> _BAGIAN DOKUMEN_
•••••
Umar bin Abdul Aziz lalu tinggal di Damaskus sampai Al-Walid menjadi khalifah pada tahun 86 H. Atas dasar kearifan dan kelayakannya yang dimiliki Umar, seperti yang diketahui oleh Khalifah Al-Walid, maka pada tahun itu juga ia diangkat menjadi gubernur Madinah. Tercatat, bahwa Umar bertugas sebagai Gubernur di Madinah selama tujuh tahun dan selama bertugas ia menjadi figur teladan dalam kewara`an dan ketakwaan.
Ketika Khalifah Al-Walid bermaksud hendak memecat saudaranya, Sulaiman, dari posisi sebagai putera makhota dan menghendaki agar puteranya dibai`at sebagai calon khalifah kelak sepeninggalnya, ternyata Umar menolak Sulaiman dipecat dari posisinya sebagai putera mahkota yang telah menjadi haknya untuk dibai`at,.[6]
Setelah Al-Walid wafat, sudaranya, Sulaiman naik takhta sesuai dengan wasiat ayah mereka, Abd al-Malik. Menjelang Sulaiman wafat, ia tinggalkan wasiat tertulis yang menetapkan Umar bin Abdul Aziz sebagai penggantinya. Khalifah Sulaiman dengan mantap telah mengangkat Umar bin Abdul Aziz sebagai putera mahkota sebagai balas jasa atas sikapnya yang telah berjasa membela haknya dahulu, disamping karena akhlaknya yang mulia dan karakter lembut yang dimilikinya.
Semula Umar dengan tegas menolak jabatan kekhalifahan yang ditunjuk oleh Sulaiman. Karena terus didesak kaum Muslim, akhirnya menerima amanah umat tersebut yang menurutnya terasa tidak ringan itu. Buktinya, pada umumnya seperti layaknya orang yang baru menerima anugrah jabatan, pasti mengucapkan Alhamdulillah, justru Umar sebaliknya. Ia mengucapkan inna lillahi wa inna ilaihi raji`un, seperti orang yang seketika terkena musibah. Umar menegaskan bahwa jabatan khalifah sama sekali tidak pernah dia minta dari Allah. Umar juga menyatakan dirinya bukan yang terbaik di antara rakyatnya melainkan hanya orang yang paling berat menanggung tanggung jawab ini.
•••••
Catatan hasil ekstraksi:
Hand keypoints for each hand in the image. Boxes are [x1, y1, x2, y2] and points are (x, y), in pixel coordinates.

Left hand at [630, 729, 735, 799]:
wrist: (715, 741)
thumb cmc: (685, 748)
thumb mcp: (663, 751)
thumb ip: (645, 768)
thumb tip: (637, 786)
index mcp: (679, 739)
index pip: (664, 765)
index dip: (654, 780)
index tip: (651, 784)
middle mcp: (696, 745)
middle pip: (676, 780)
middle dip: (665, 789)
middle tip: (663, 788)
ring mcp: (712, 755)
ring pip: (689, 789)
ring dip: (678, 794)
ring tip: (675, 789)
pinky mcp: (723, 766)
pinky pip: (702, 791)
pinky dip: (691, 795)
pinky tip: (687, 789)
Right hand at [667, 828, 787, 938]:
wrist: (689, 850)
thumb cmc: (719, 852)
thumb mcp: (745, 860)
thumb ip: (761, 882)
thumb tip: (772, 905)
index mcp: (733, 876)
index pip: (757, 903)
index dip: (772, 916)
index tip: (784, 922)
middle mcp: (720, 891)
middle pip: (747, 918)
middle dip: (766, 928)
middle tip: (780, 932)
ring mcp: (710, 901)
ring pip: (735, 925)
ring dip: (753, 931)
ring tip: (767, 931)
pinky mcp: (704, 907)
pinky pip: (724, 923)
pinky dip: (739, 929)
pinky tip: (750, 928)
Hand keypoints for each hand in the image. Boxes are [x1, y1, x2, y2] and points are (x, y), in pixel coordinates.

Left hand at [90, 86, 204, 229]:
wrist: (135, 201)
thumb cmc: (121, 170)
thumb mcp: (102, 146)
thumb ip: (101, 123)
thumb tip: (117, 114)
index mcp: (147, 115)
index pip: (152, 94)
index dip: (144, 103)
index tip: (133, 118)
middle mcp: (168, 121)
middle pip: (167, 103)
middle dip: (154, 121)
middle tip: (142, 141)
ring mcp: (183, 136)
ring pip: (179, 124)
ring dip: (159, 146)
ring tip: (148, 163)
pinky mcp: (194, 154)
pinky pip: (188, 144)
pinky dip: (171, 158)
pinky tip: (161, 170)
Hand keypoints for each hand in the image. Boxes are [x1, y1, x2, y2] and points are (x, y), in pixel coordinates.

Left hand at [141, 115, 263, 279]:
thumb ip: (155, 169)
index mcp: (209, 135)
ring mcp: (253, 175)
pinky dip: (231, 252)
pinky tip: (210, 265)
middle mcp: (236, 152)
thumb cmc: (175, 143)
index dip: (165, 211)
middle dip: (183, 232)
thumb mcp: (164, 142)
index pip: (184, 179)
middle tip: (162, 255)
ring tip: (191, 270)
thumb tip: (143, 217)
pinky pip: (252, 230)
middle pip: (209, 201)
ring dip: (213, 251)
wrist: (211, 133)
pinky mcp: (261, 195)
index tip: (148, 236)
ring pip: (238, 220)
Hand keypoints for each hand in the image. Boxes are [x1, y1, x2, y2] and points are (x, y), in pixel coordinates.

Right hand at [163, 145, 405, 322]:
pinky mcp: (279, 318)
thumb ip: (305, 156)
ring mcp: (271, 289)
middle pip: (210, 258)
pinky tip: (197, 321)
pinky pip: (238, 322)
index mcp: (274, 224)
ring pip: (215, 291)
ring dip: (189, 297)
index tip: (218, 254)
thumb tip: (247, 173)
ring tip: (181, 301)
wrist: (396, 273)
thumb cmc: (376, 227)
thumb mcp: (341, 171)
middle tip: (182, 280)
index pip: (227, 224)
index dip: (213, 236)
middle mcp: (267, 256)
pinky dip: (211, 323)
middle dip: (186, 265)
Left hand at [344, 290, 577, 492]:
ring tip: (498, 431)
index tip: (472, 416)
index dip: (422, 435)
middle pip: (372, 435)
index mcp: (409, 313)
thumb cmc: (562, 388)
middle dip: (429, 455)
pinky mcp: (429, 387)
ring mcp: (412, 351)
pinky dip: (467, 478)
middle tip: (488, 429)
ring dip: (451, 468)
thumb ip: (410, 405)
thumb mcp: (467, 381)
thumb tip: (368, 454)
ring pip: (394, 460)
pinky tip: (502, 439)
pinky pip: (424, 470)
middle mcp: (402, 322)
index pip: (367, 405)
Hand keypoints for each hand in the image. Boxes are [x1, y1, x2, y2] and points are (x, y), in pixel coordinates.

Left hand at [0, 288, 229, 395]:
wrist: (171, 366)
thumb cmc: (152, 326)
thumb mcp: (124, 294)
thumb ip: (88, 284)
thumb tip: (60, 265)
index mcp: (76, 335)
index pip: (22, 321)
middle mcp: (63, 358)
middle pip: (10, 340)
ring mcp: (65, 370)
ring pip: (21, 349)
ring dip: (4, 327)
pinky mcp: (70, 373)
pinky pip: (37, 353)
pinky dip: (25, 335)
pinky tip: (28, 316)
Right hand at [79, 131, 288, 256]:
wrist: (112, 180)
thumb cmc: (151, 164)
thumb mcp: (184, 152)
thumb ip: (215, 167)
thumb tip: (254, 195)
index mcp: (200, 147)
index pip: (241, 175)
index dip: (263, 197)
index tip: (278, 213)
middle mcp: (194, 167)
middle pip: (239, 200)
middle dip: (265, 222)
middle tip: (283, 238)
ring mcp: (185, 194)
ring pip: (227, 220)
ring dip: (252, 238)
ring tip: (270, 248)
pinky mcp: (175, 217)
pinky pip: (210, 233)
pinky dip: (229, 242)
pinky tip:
•••••
> _TUGAS YANG DIKERJAKAN_
Menurut bagian dokumen tentang Umar bin Abdul Aziz, berapa lama Umar bertugas sebagai gubernur Madinah?

> _JAWABAN AKHIR_
Selama tujuh tahun.